Вот съеден и пирог. Под самое настоящее молоко, пусть и чуть скисшее, бутыль которого Наташа достала из той же безразмерной корзинки. И Наташа ни за что ему не скажет, что за эту бутыль отдала свою серебряную заколку, потому ее коса перехвачена резинкой.
Они снова смотрели друг на друга. Молча и счастливо. Отыскивая все новые черты в лицах. И все это вместе с сумрачной и затхлой светелкой, наименованной новой властью красным уголком, представлялось сном, который должен ведь кончиться, и они окажутся снова на Фонтанке, гуляя у решеток Летнего сада и будут вспоминать этот сон.
Извне раздались шаги, громкие и уверенные. Дверь распахнулась.
- Кто тута? – приземистый мужик в молодцевато сдвинутой к затылку кепке щурился в их сторону. - На свидание, что ль? Все, граждане, идите отсюда, теперя занятия для личного состава по политграмоте и текущему моменту. Ясно? – со значением добавил он. – Посторонние не допущаются.
- Куда идти? – наивно спросила Наташа, но Осоргин успел ее одернуть.
- Да, да, мы уже идем, пожалуйста, - сказал Осоргин, увлекая Наташу за порог, прихватив чемодан и корзину.

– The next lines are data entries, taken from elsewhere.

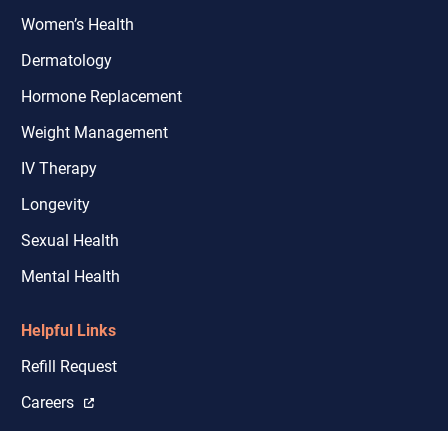
Women’s Health
Dermatology
Hormone Replacement
Weight Management
IV Therapy
Longevity
Sexual Health
Mental Health
Helpful Links
Refill Request
Careers
Shipping & Licensure Coverage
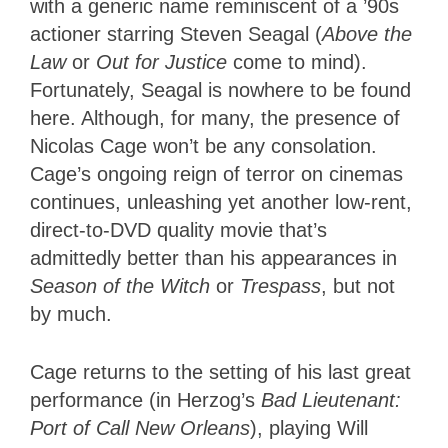
with a generic name reminiscent of a ’90s
actioner starring Steven Seagal (
Above the
Law
or
Out for Justice
come to mind).
Fortunately, Seagal is nowhere to be found
here. Although, for many, the presence of
Nicolas Cage won’t be any consolation.
Cage’s ongoing reign of terror on cinemas
continues, unleashing yet another low-rent,
direct-to-DVD quality movie that’s
admittedly better than his appearances in
Season of the Witch
or
Trespass
, but not
by much.
Cage returns to the setting of his last great
performance (in Herzog’s
Bad Lieutenant:
Port of Call New Orleans
), playing Will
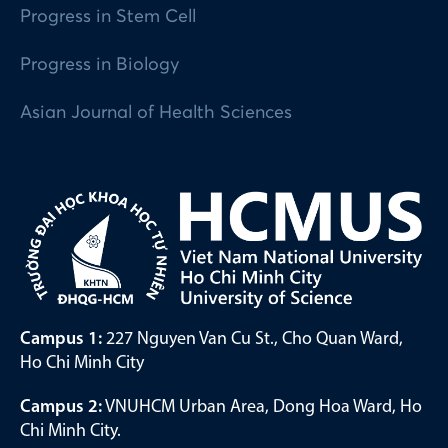
Progress in Stem Cell
Progress in Biology
Asian Journal of Health Sciences
Campus 1:
227 Nguyen Van Cu St., Cho Quan Ward,
Ho Chi Minh City
Campus 2:
VNUHCM Urban Area, Dong Hoa Ward, Ho
Chi Minh City.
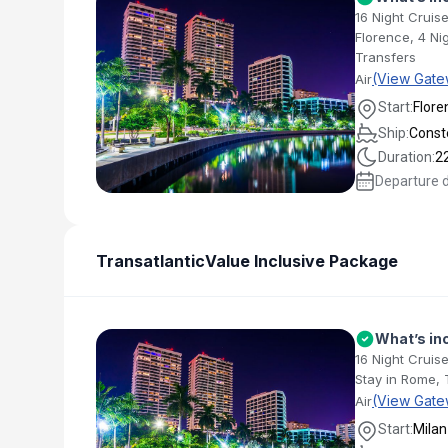
16 Night Cruis
Florence, 4 Ni
Transfers
(View Gate
Air
Start:
Flore
Ship:
Conste
Duration:
2
Departure 
Transatlantic
Value Inclusive Package
What’s in
16 Night Cruise
Stay in Rome, 
(View Gate
Air
Start:
Milan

Приземистый махнул рукой, сел на стул и закурил. Он не удивился тому, что в красном уголке ссыльные встречаются с женами – это практиковалось в первые годы Соловецкого лагеря, как свидетельство гуманизма большевиков к не принявшим их власть. Работой вынужденных обитателей поначалу особо не загружали, и они нередко шатались по монастырским землям. Помышлять о побеге было глупо – остров окружен холодными водами озера даже летом, к тому же зеки знали, что на случай их вероятного побега пострадают семьи: они сами того не зная числились в заложниках, и если что – то к стенке знают кого поставить. Потому приземистый думал о другом: Перниц обещал ему, что эта свинья Ложголов выкатит поллитра к ужину, и это повышало интерес к жизни, и все остальное представлялось неважным и нестоящим внимания.

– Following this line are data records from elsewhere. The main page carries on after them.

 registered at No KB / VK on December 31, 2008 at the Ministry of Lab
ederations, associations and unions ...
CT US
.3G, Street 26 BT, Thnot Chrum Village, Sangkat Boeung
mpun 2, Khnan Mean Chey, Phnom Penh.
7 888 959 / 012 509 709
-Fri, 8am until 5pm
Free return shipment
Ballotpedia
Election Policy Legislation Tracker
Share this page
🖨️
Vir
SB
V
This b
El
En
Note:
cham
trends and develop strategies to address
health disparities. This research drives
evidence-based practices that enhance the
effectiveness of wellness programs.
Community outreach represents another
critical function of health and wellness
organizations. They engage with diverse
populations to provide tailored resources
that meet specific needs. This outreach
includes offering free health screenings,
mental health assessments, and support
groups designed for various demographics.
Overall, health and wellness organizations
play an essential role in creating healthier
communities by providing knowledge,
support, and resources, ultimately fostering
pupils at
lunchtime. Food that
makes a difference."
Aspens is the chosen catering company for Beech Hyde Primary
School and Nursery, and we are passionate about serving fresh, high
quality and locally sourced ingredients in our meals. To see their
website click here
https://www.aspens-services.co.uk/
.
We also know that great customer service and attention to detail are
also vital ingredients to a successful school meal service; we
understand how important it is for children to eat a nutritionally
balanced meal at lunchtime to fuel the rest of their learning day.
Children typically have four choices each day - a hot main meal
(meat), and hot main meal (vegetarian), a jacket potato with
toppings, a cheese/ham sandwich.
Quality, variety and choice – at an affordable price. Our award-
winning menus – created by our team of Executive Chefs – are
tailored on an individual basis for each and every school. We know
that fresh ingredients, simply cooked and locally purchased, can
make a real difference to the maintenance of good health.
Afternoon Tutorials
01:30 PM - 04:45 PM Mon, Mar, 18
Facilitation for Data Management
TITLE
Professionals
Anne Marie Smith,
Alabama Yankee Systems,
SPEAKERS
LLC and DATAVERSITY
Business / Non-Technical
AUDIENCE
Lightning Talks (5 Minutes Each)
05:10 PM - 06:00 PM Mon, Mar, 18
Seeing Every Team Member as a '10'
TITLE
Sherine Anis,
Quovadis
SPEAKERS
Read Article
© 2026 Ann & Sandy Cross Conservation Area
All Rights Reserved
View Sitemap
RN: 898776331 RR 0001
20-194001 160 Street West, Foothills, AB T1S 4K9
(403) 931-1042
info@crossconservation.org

Они вышли на раскисшее подворье. Наташа с корзиной, он – с чемоданом. Словно опоздавшие на свой поезд пассажиры, смешные и нелепые, если посмотреть со стороны. Но смотреть было некому. С этой островной станции уходил только один поезд. В один конец. Он это знал. Она даже не догадывалась.
- И как это я сразу не додумался, - вдруг вскричал он. – Пойдем, Наташенька. На краю острова живут старики, их чудом оставили в покое. Там и остановишься. Без казенного присмотра.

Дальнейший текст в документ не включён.